Book review: ‘Peculiars’ an unusual historical-fantasy story

“The Peculiars” by Maureen Doyle McQuerry is a slightly … peculiar book, for lack of a better term.

Peculiars are essentially goblins, but they look very similar to humans.

The government in this alternative 1800s novel is in the midst of a huge crackdown on Peculiars, just like every government worth its salt has done in the past. The government believes that Peculiars have violent tendencies and no soul, and are just an overall bad influence on society.

Lena Mattacascar, our lovely protagonist, has an extra joint in her unusually long hands and feet. Her father was a Peculiar, which leads Lena to believe that she is half Peculiar.

When Lena turns 18, she goes to Scree, where all the people suspected of being Peculiar are sent, to find her father. On train to Scree, she meets a young man named Jimson Quiggley, who is going to work as a librarian for Mr. Beasley, an inventor, in the town of Knoster, which borders Scree.

In addition to Jimson, Lena also meets some unsavory characters, such as the marshal Thomas Saltre, who wants Lena to work as a sort of double agent for him. Lena does as she’s expected for a while, but as she learns what a great person Mr. Beasley is, she starts to feel guilty.

After an unfortunate turn of events, Lena, Jimson, Mr. Beasley and his housekeeper’s daughter Merilee must escape Knoster, and the only place for fugitives from “justice” to go is Scree.

By now, the reader has reached the climax, at which point things start to get very interesting. Before the climax, I guess I liked “The Peculiars” once I cajoled myself into picking up the book, but it was a little hard. By the time the characters decided they were going to Scree, I actually wanted to read, and the further along I got, the more I enjoyed this book.

Lena gets herself into quite a bit of trouble in Scree because she makes some impetuous decisions. I found the ending pretty interesting — it’s not happy per se, but it is very optimistic and hints that good things happen after the book ends.

My opinion on this book was very mercurial while I was reading. I could be negative and say that the beginning wasn’t very good — the good parts aren’t until later on — or I could be optimistic and say that it gets better and better with every chapter!
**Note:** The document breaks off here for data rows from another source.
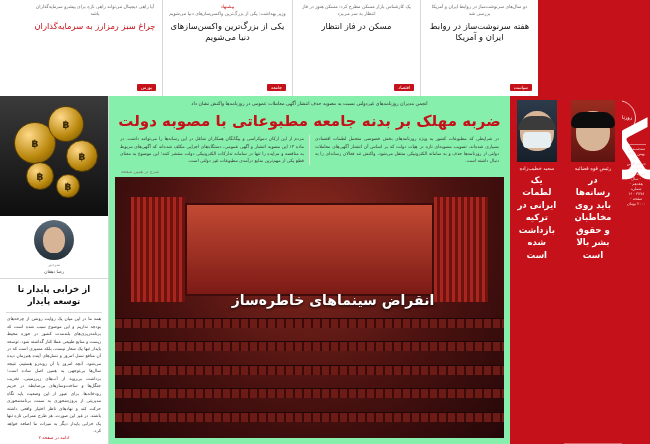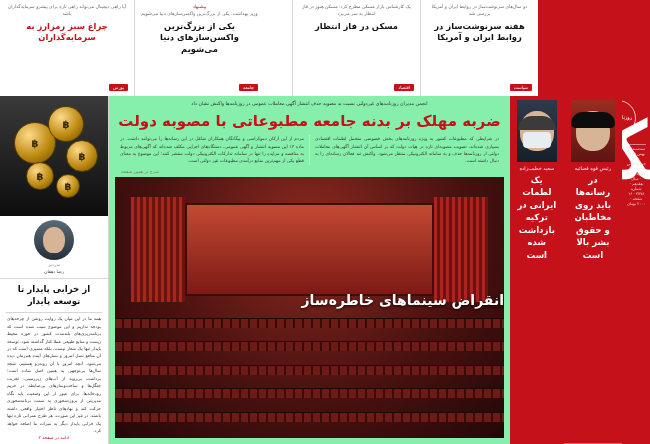--- a/index.html
+++ b/index.html
@@ -33,34 +33,34 @@
     background:#fff;
   }
   .tcell:last-child{border-left:none;}
   .kicker{
     font-size:4.6px;line-height:1.5;
     color:#6a6a6a;text-align:center;
     margin-bottom:3px;
   }
   .tl-head{
     font-size:8.4px;line-height:1.38;
-    font-weight:bold;color:#111;text-align:center;
+    font-weight:normal;color:#111;text-align:center;
     letter-spacing:0;
   }
   .tl-head.red{color:#c5121a;}
   .taglabel{
     position:absolute;bottom:5px;right:6px;
     background:#c5121a;color:#fff;
     font-size:4.4px;padding:1px 4px;border-radius:1px;
   }
   .sectionlabel{
     font-size:4.6px;color:#c5121a;text-align:center;margin-bottom:2px;
   }
   .w2{width:118px;}
-  .w3{width:128px;margin-left:28px;}
+  .w3{width:128px;}
   .w4{width:130px;align-items:center;}
   .w5{width:134px;}
 
   
   .masthead{
     position:absolute;top:0;right:0;width:140px;height:96px;
     background:#c5121a;
   }
 
   
@@ -189,21 +189,21 @@
   }
   .curtainL{left:4%;}
   .curtainR{right:4%;}
   .seatrow{
     position:absolute;left:0;right:0;height:9px;
     background:repeating-linear-gradient(90deg,#6d1b16 0 7px,#3b0b0a 7px 9px);
     border-top:1px solid #220606;
   }
   .photoCaption{
     position:absolute;left:0;right:0;top:44%;
-    color:#fff;
+    text-align:center;color:#fff;
     font-size:14px;font-weight:bold;
     text-shadow:0 1px 3px rgba(0,0,0,.85);
     padding-left:47px;
   }
 
   
   .colLeft{
     width:108px;background:#ffffff;
     display:flex;flex-direction:column;
   }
I’m also not much for fantasy — except for Harry Potter, of course! — so maybe I can’t write a fully impartial review. However, this book was set in the late 1800s. There aren’t tons of historical references, but I found the few that were there to be interesting.

If you like both fantasy and history, “The Peculiars” is definitely the book for you — especially if you are age 12 or older.